For sponsor bank relationships specifically, a well-documented VDD program is part of what sponsor banks scrutinize before approving partnerships. Fraxtional's sponsor bank relationship services include reviewing and refining the compliance stack — including vendor management frameworks — before a fintech meets with potential bank partners.

Why Proactive Program Building Matters

Regulators evaluate a firm's vendor due diligence program as part of their own oversight reviews. The FDIC's 2023 consent order against Cross River Bank required FDIC non-objection before entering new third-party agreements — a signal of just how closely third-party programs are scrutinized.

Fractional compliance officer reviewing vendor due diligence framework documentation with fintech team

A documented, risk-based VDD process signals compliance maturity — which carries real weight when a bank partner, institutional investor, or examiner starts asking questions.

Frequently Asked Questions

What is vendor due diligence?

Vendor due diligence (VDD) is the structured process of assessing a third-party vendor's financial, operational, and regulatory risk profile — covering legal, cybersecurity, and compliance exposure — before or during a business relationship.

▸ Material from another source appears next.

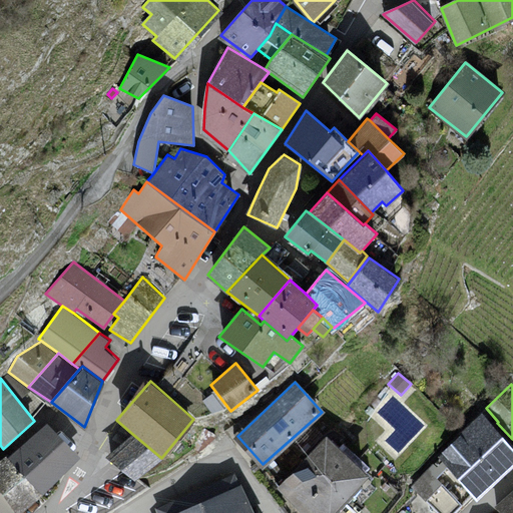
[(224,408),(212,392),(202,401),(212,413),(224,408)]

The goal is to identify and manage the risks that external partners introduce.

What is the difference between vendor due diligence and commercial due diligence?

Vendor due diligence is conducted by a buyer or client to assess risks posed by a supplier or service provider. Commercial due diligence is typically performed in M&A contexts to evaluate a target company's market position, revenue model, and competitive standing.

How often should vendor due diligence be conducted?

VDD is not a one-time exercise. Critical and strategic vendors should be formally reviewed at least annually. Trigger events — regulatory changes, data breaches, vendor M&A activity, and contract renewals — should prompt immediate reassessment regardless of the scheduled review cycle.

What documents are typically required for vendor due diligence?

Core documents include corporate registration and licensing records, financial statements, cybersecurity certifications (SOC 2, ISO 27001), AML and compliance policies, and business continuity plans. The exact requirements vary by the vendor's assigned risk tier.

What are the key red flags during vendor due diligence?

Watch for: sanctions or PEP matches on key personnel, unresolved regulatory enforcement actions, inability to provide evidence of required licenses, unexplained gaps in financial statements, prior data breaches without documented remediation, and refusal to complete the due diligence questionnaire.

Do fintech and crypto companies have special vendor due diligence obligations?

Yes. Regulators including FinCEN, the OCC, FCA, and FINTRAC hold regulated entities accountable for their vendors' compliance failures. VDD for these firms must cover AML program assessment, sanctions screening, licensing verification, and jurisdiction-specific data protection requirements — well beyond a standard commercial review.